- **WORK TO BE COMPLETED**
Set the whole listing down again, word for word, with no pictures.

- **AVAILABLE DATA**

--- START ---

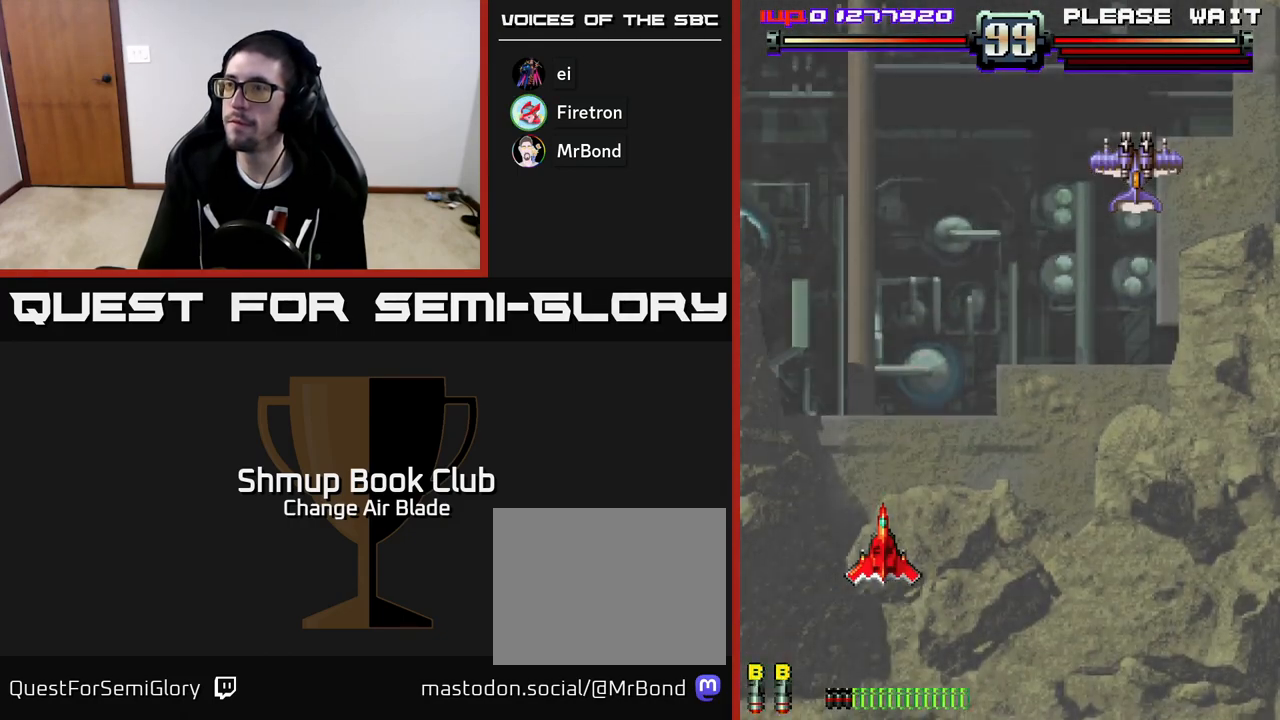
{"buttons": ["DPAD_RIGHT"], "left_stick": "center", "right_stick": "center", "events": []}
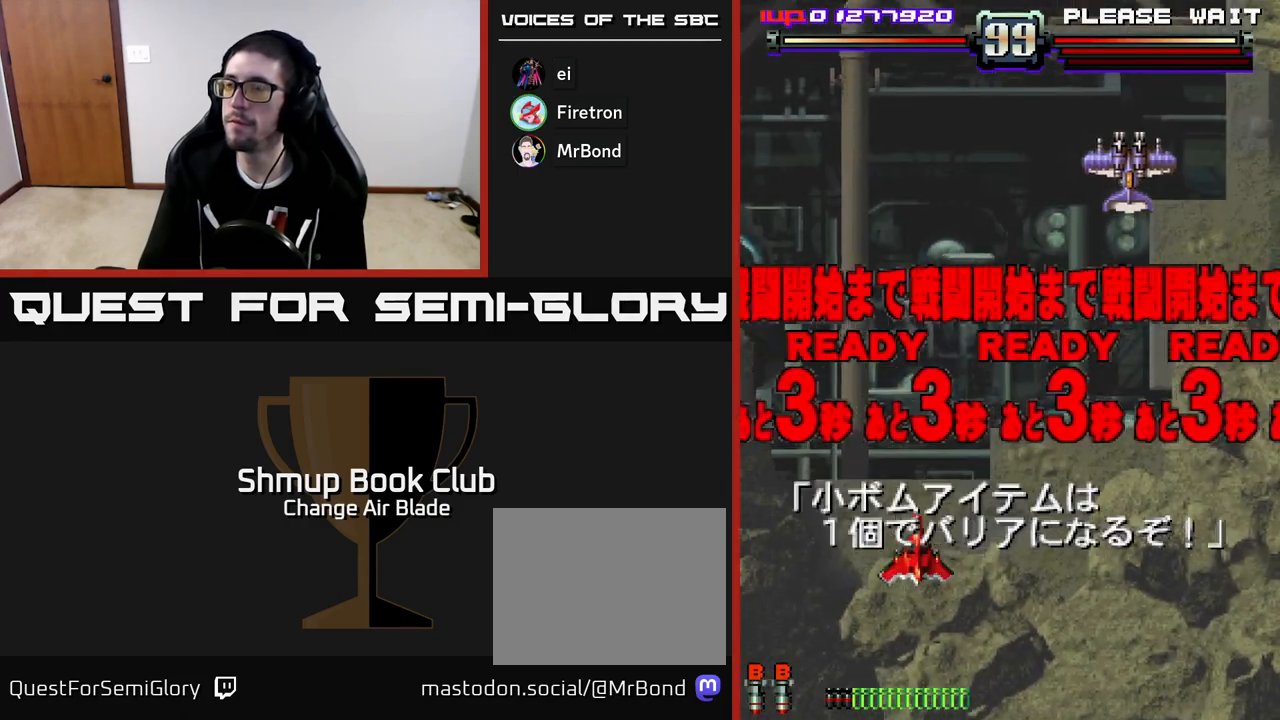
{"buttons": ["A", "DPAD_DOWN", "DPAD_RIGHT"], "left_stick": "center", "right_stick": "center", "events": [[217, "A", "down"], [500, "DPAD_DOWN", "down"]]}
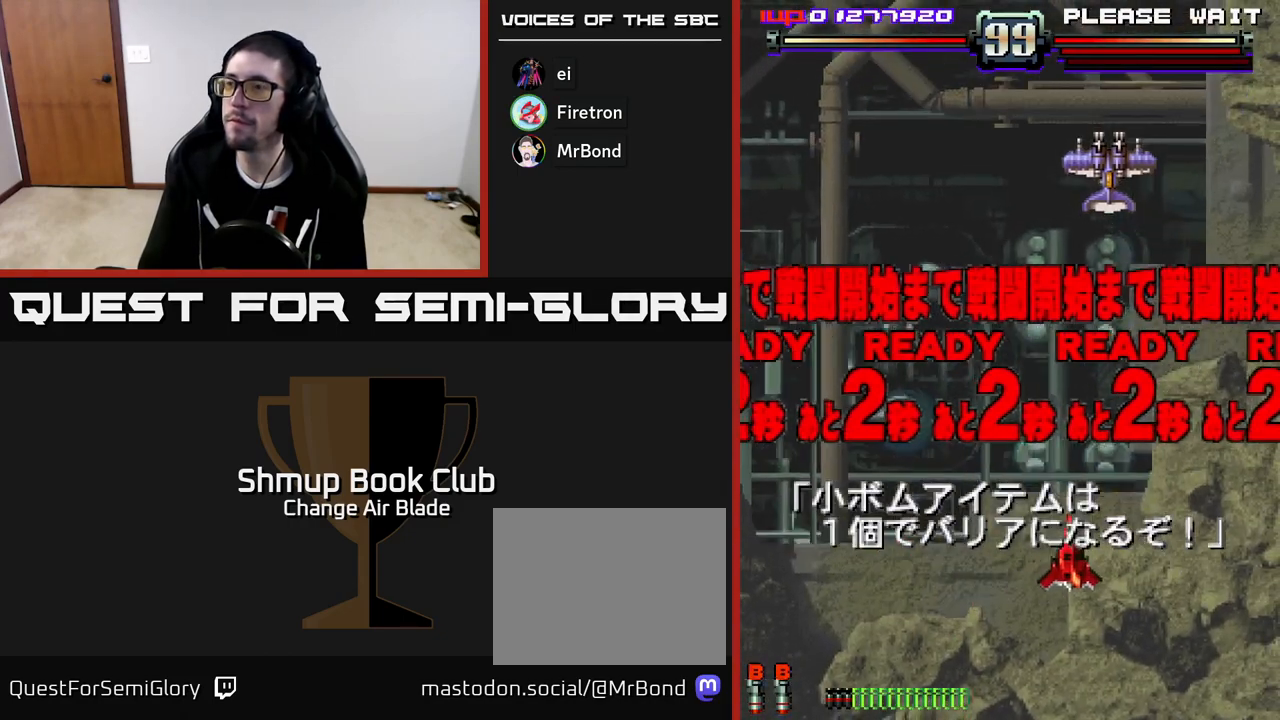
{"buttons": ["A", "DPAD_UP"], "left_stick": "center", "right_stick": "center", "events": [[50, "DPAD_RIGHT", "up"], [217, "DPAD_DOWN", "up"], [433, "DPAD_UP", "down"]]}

--- END ---

- **SOLUTION TO THIS TASK**
{"buttons": ["DPAD_RIGHT"], "left_stick": "center", "right_stick": "center", "events": []}
{"buttons": ["A", "DPAD_DOWN", "DPAD_RIGHT"], "left_stick": "center", "right_stick": "center", "events": [[217, "A", "down"], [500, "DPAD_DOWN", "down"]]}
{"buttons": ["A", "DPAD_UP"], "left_stick": "center", "right_stick": "center", "events": [[50, "DPAD_RIGHT", "up"], [217, "DPAD_DOWN", "up"], [433, "DPAD_UP", "down"]]}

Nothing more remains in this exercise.